Peripheral nerves are the nerves within the body that exist outside of the brain and the spinal cord. The main purpose of these nerves is to communicate messages relating to pressure, temperature and pain between the body parts and the brain. The nerves in your body are constructed much like cable, with the outer layer being the protective agent, called the outer wrap, where the nerves are wires grouped beneath the protective layer. Even minor injuries can disrupt the way the peripheral nerves function.
Peripheral nerves may be injured in several ways. Too much pressure, a cut or even stretching can mildly or severely affect them depending on the nature of the injury. Mild burns usually only affect the outer wrap area, and these are often the simplest traumatic injury to the peripheral nerves. More serious injuries, such as deep cuts, are likely to slice the nerve in half, which breaks through both the outer wrap and inner fibers of the nerves. This type of injury almost always requires surgery to stitch the nerves back together.
The most common symptoms of peripheral nerve injuries are either loss of sensitivity in the hand or a significant amount of pain. In some instances, a nerve that is badly damaged may form what is called a neuroma, also known as a nerve scar, which may cause both an uncomfortable shocking feeling and pain when touched.
Loss of sensation and pain does not always mean that you have a traumatic injury to the peripheral nerves. It is always best to have your doctor evaluate your hand first to rule out any other problems that may affect your nerve function, especially in the absence of a notable injury.
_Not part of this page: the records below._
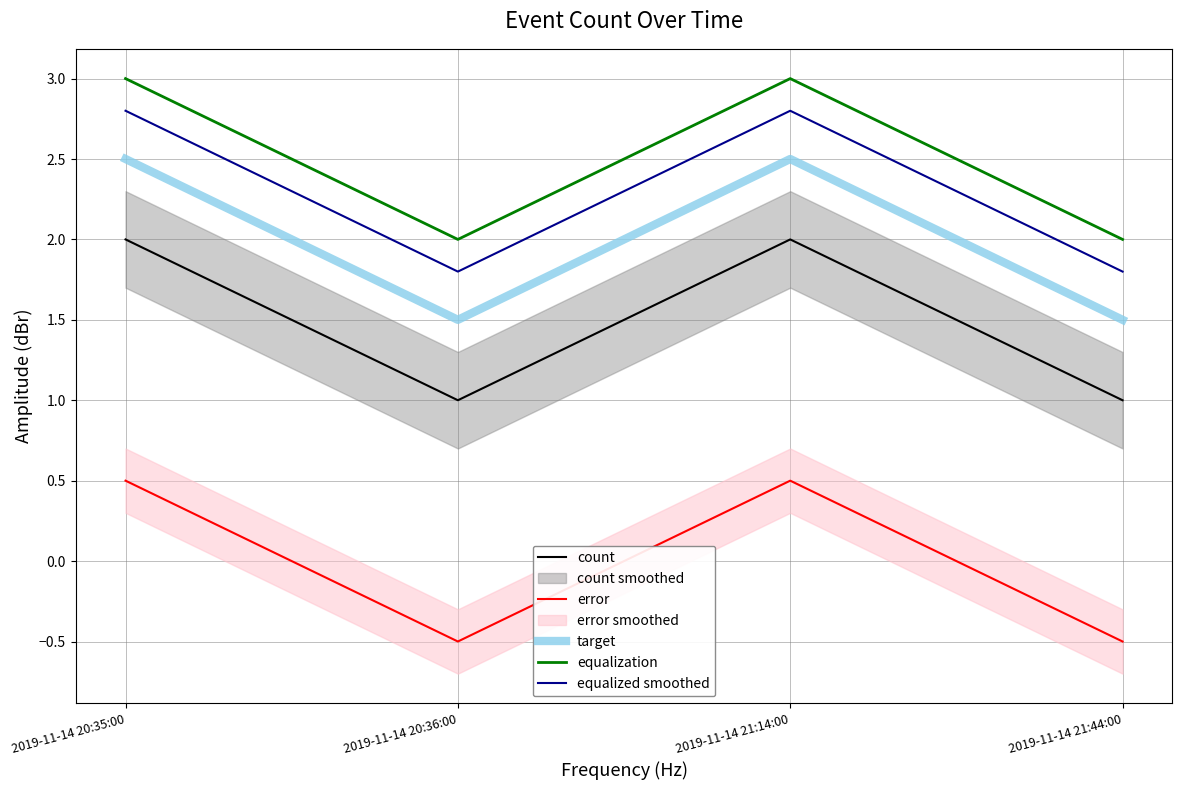

True or false: error has a value of -0.8 at 2019-11-14 21:44:00.

False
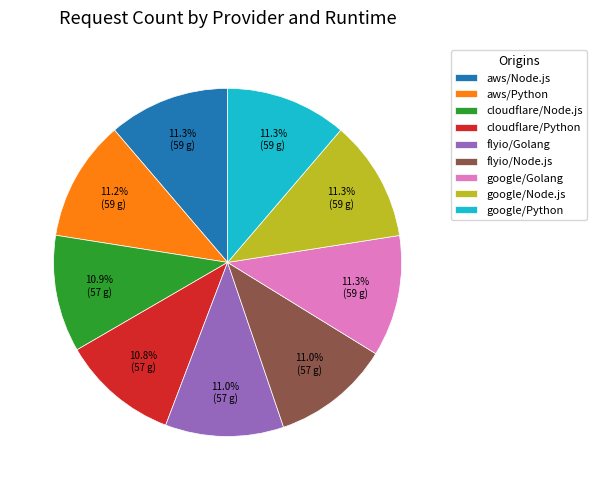

True or false: flyio/Node.js accounts for 11% of the total.

True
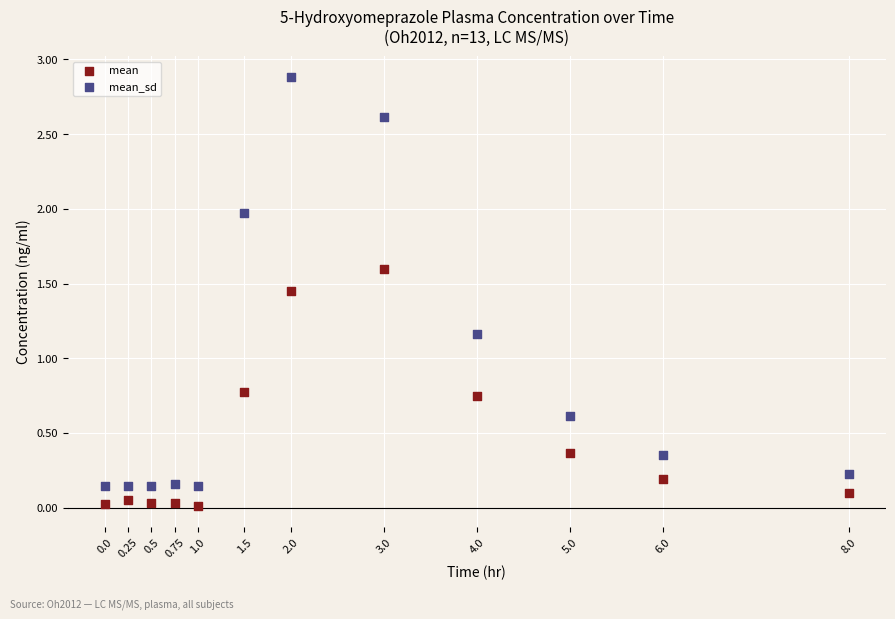

Which series reaches the minimum Y coordinate?

mean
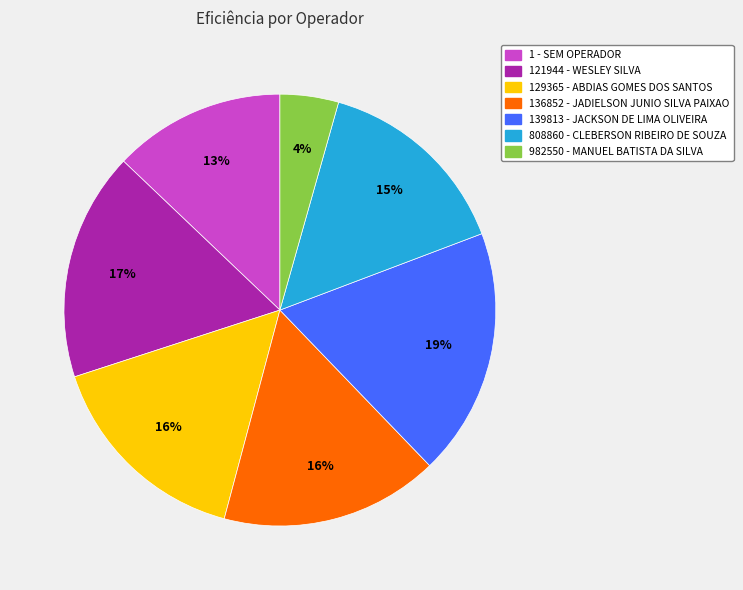

The 121944 - WESLEY SILVA slice represents 17% of the pie. True or false?

True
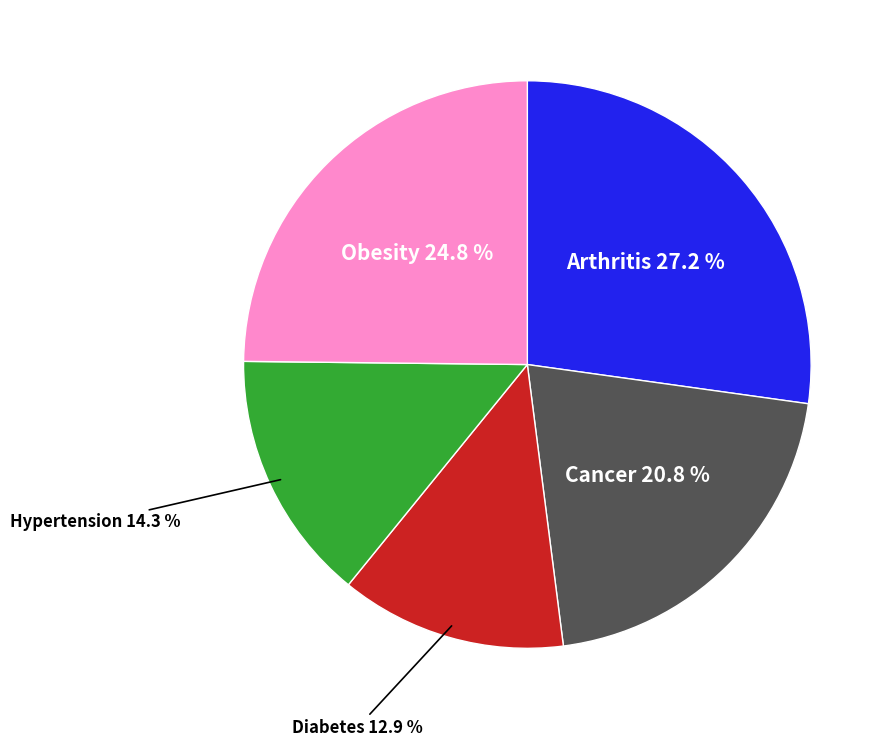

To the nearest percent, what is the average slice percentage?

20%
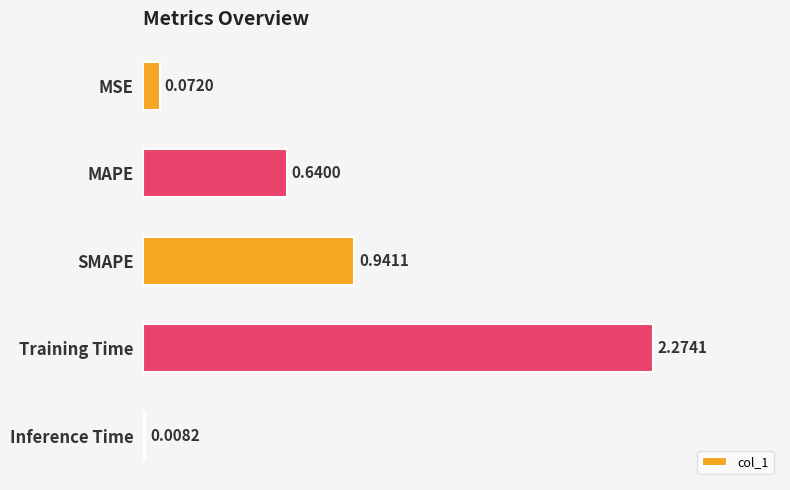

Which has a higher value, Inference Time or Training Time?

Training Time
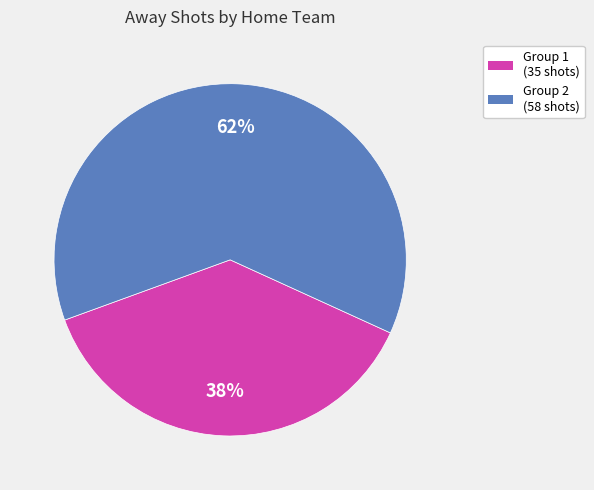

Is there any slice that represents more than half of the pie?

Yes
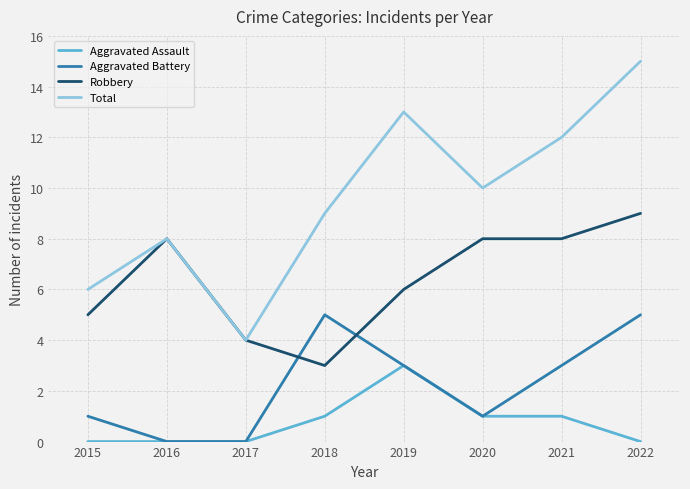

Which series has the widest spread of values?

Total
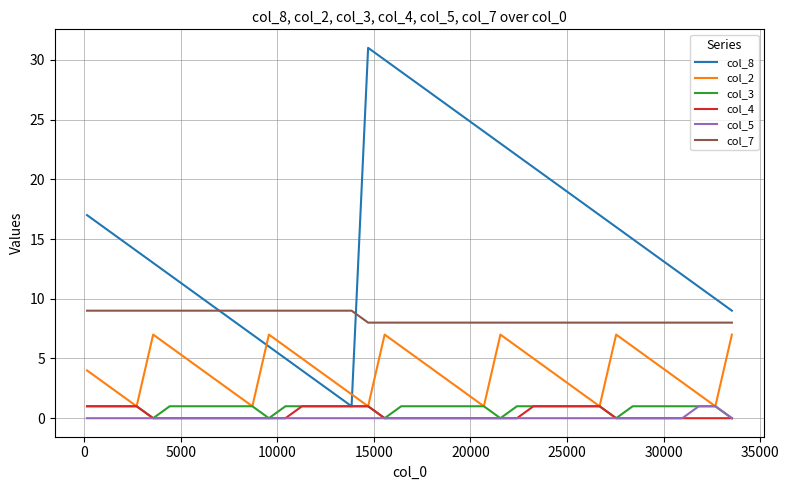

Which series has the largest total across all categories?

col_8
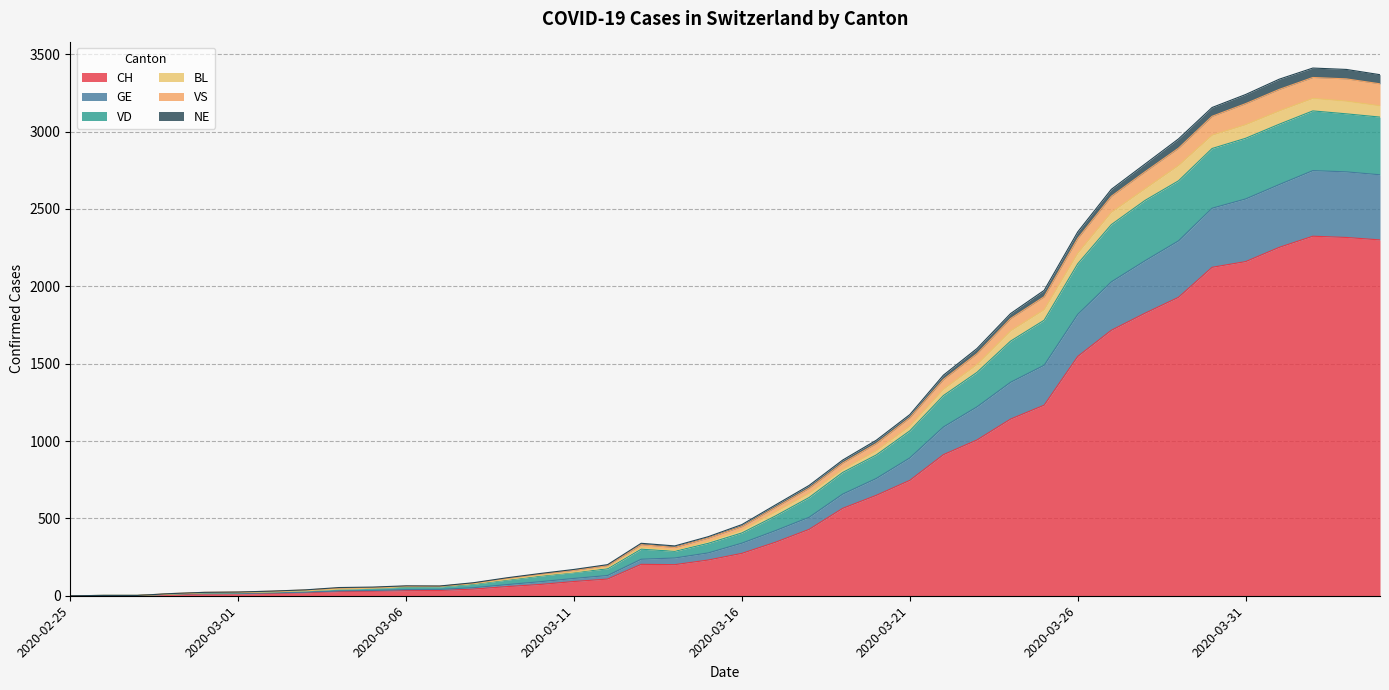

Does the chart have visible grid lines?

Yes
There are several treatment options for peripheral nerve injuries, each dependent upon the type of injury sustained. A mild injury often heals on its own, especially when it only involves the protective outer layer. Other injuries, especially those involving lacerations and severe burns, may require more extensive treatment including surgery to repair the nerves and surrounding muscle.
In order to test the nerves, doctors often run a series of tests including an EMG/NCV, which is an electrical conduction test that helps to determine if the nerves are communicating properly. Other tests may include an MRI or a CT scan. There are a few types of surgical procedures used to repair nerves. In one procedure, nerves are stitched together, realigning the nerve fibers. Sometimes, there is a gap between the nerves which may result in having to graft a section of nerves from another part of your body to close the gap.
If your peripheral nerve injury requires surgery, you’ll likely be in a splint or protective covering until the stitches are removed. After the sutures are removed, to prevent stiffness, you’ll likely be prescribed physical therapy. While some feeling may be evident in the affected areas after surgery, it can take several years before feeling completely returns.
If you experience a loss of strength in the area of the trauma, physical therapy can help regain that strength. In addition, physical therapy also promotes joint movement which can relieve stiffness and other pain. The amount of physical therapy you’ll undergo depends on the severity of the injury. Some people undergo a few weeks, while others require months of ongoing services.
Like treatment options, recovery times vary on the nature of the injury. Mild injuries involving the outer wrap can take only seconds to repair themselves. Severe injuries, especially those instances where nerves are severed and require surgical repair, can take on the upwards of several years. It is important during the recovery process, especially where there is loss of feeling, that you consistently check numb areas for signs of injury including burns and cuts, until your nerves have healed and feeling has returned.